Erbakan Vakfı Bilecik İl Başkanı Ahmet Özvatan, 7-11 Kasım 2016 tarihinde İsviçre'nin Cenevre gölü kıyısındaki Le Mirador Oteli'nde yapılacak gizli Kıbrıs zirvesi hakkında açıklamada bulundu.
Bilecik Belediyesi Sosyal Tesisler Aile Çay Bahçesi önünde açıklama yapan Erbakan Vakfı Bilecik İl Başkanı Ahmet Özvatan, merhum Necmettin Erbakan'ın 1974 Kıbrıs Barış Harekatı sırasında erken ateşkes ilan edilmemesi konusundaki ısrarının gerçek anlamının Cenevre'de yapılacak görüşmelerde ortaya çıkacağını söyledi. Necmettin Erbakan'ın bu feraset dolu isteğinin gerçekleşmediği için ise, şu anda KKTC'nin zaten kendi hakkı olan bir avuç vatan toprağından da taviz vermeye zorlanmakta olduğunu iddia eden Özvatan, "7-11 Kasım 2016 tarihinde İsviçre'nin Cenevre gölü kıyısındaki Le Mirador Oteli'nde yapılacak gizli Kıbrıs zirvesi ile, Yunanistan'ın "Megali Idea" yayılmacı dış politikası doğrultusunda Ada'nın, yeniden 1974 öncesi şartlara geri götürülmesi, 1974 Kıbrıs Zaferi'mizin yok sayılması ve üstü örtük olarak "Enosis'in yeniden canlandırılması amaçlanmaktadır. Birleşmiş Milletler Genel Sekreteri Ban Ki-moon'un Kıbrıs Özel Danışmanı, Espen Barth Eide'in adadaki iki toplumun tekrar birleşmesine yönelik bir anlaşmanın her zamankinden daha yakın olduğunu ve yıl sonuna kadar sonuçlanabileceğini ifade etmesi dikkat çekici olmuştur. Kıbrıs konusunda "sözde çözüm'e bu denli yaklaşılmasının sebepleri içerisinde şüphesiz Kıbrıs Rumlarına verilecek olan arazi tavizleri ön planda yer almaktadır. Bunun gerçekleşmesi durumunda, aynen 1930'lı yıllarda İngiliz Kıbrıs Valisi Sir Ronald Storrs'ın, İngiliz işgaline karşı isyan bayrağı açan Rumlara karşı olacağına, Rumlarla birlikte hareket edip adadaki Türklere karşı tavır koymasında olduğu gibi, şu anda da tüm taraflar maalesef sadece KKTC'nin taviz vermesi yönünde yaklaşım sergilemektedirler. Türkiye Cumhuriyeti Devleti'nin Annan Planı'na destek vermesi, Rumların bu gibi şartlar koşma ve kabul ettirme baskılarına malesef zemin hazırlamış oldu. KKTC Cumhurbaşkanı Mustafa Akıncı ile Rum Lider Nicos Anastasiades arasında yapılan ikili temaslarda son söz sahibinin Rum kilisesinin en yüksek organı Sen Sinod Meclisi üyeleri olduğunu göz ardı etmemek gerekmektedir. Nitekim, Sayın Cumhurbaşkanı Recep Tayyip Erdoğan'ın, Başbakan olarak ABD'ye yaptığı ziyaret sırasında Patrik Bartholomeos'nun Fener Rum Patrikhanesi'nin 12 kişilik Sen Sinod Meclisi'ne atadığı Amerikan Ortodoks Kilisesi Başpiskoposu Demetrios'a "Kıbrıs sorununu çözmemize yardımcı olun" şeklindeki isteği de bunu doğrular niteliktedir" dedi.

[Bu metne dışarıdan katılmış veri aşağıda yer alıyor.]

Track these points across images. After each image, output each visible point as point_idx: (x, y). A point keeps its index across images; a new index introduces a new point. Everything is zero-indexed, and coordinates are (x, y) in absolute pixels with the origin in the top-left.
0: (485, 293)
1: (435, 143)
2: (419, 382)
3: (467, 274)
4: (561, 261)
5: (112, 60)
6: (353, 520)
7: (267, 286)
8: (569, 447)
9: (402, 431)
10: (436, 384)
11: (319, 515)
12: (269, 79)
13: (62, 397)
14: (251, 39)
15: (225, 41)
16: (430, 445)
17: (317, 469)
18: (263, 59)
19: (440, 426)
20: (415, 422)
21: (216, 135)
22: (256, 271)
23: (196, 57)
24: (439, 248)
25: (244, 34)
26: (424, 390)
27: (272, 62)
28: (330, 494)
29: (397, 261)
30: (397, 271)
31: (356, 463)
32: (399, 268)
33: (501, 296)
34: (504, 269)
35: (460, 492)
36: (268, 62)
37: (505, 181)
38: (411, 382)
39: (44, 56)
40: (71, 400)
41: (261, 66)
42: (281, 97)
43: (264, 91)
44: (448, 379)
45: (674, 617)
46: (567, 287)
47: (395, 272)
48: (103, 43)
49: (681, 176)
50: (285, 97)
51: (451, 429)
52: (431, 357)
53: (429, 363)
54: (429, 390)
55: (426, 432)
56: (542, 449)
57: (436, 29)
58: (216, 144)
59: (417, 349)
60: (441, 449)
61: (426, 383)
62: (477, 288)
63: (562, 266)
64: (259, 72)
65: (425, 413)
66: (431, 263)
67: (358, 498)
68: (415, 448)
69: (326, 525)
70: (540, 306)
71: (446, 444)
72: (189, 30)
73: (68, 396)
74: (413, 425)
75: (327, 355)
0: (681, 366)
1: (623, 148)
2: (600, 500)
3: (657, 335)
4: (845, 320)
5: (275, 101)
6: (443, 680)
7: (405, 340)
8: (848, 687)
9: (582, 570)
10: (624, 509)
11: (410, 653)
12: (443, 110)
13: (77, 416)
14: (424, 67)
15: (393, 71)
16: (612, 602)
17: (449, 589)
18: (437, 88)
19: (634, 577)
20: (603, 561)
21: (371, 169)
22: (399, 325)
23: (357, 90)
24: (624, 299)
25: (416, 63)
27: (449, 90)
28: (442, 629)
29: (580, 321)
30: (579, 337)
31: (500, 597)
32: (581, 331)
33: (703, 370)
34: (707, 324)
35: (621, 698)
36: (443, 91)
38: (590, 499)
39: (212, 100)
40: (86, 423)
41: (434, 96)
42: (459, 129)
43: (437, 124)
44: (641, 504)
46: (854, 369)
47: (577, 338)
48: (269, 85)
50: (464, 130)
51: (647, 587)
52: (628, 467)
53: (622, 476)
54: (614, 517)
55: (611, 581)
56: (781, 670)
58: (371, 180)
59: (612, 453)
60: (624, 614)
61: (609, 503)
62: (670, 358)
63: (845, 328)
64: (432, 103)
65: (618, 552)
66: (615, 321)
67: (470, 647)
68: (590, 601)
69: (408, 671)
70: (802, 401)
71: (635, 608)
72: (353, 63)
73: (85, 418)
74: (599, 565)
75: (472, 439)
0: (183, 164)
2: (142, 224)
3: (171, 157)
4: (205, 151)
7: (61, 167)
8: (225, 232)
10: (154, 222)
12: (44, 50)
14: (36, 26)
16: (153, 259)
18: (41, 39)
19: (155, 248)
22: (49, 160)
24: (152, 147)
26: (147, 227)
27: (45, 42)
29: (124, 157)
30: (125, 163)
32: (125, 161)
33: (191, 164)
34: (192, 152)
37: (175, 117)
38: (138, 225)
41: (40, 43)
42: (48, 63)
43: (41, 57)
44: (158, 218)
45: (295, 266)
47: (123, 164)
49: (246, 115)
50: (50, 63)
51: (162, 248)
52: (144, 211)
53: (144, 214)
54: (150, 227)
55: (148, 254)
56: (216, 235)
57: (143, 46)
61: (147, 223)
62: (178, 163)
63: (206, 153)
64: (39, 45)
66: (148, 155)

"KKTC'de Türkler fiilen azınlık durumuna düşecektir"
KKTC'de Türklerin fiilen azınlık durumuna düşeceğini savunan Erbakan Vakfı Bilecik İl Başkanı Ahmet Özvatan, şöyle devam etti:
"Türkiye'de, bütün dikkatler Suriye ve Irak politikalarına yoğunlaşmışken, Milli davamız olan, ecdadımızın ve şehitlerimizin bizlere emaneti olan vatan toprağımız Kıbrıs'ın gündemden uzak tutulması ve sonu felaket olacak adımların oldu bittiye getirilmeye çalışılması son derece manidardır. Bu görüşmelerde, Kıbrıs'ın yeniden tek devlet altında birleştirilmesi ve Türklerin azınlık pozisyonuna düşürülmesi söz konusudur. Bu anlaşmanın gerçekleşmesi durumunda, KKTC'nin en verimli toprakları olan ara bölgenin yanı sıra, Dipkarpaz bölgesinde yer alan Dipkarpaz, Yenierenköy, Yeşilköy, Sipahi ve Adaçay'da Özerk Rum Kantonları'nın oluşturulması, daha önceden kararlaştırılan onlarca köyün Rumlara verilmesi ve KKTC'ye yüzde 20 oranında Rum'un yerleştirilmesi hedeflenmektedir. Müzakerelerde en netameli konu olan KKTC'nin toprak tavizine zorlanması ve Türklerin nüfus oranının yüzde 25'e inmesinin sağlanması durumunda, Ada'da Türkler fiilen azınlık durumuna düşecektir. 7-11 Kasım Cenevre Zirvesi ile gerçekleşmesi planlanan bu olaylar, türlü zorluklarla, savaşarak, şehit kanı dökülerek alınan vatan topraklarımızın masa başında geri verilmesi, binlerce şehit vererek kurmuş olduğumuz KKTC Devleti'mizin kendi elimizle ortadan kaldırılması anlamına gelmektedir. Böyle bir cüret, böyle bir taviz, böyle bir felaket hiç kimsenin haddine değildir ve bunu millet olarak kabul etmemiz asla mümkün değildir."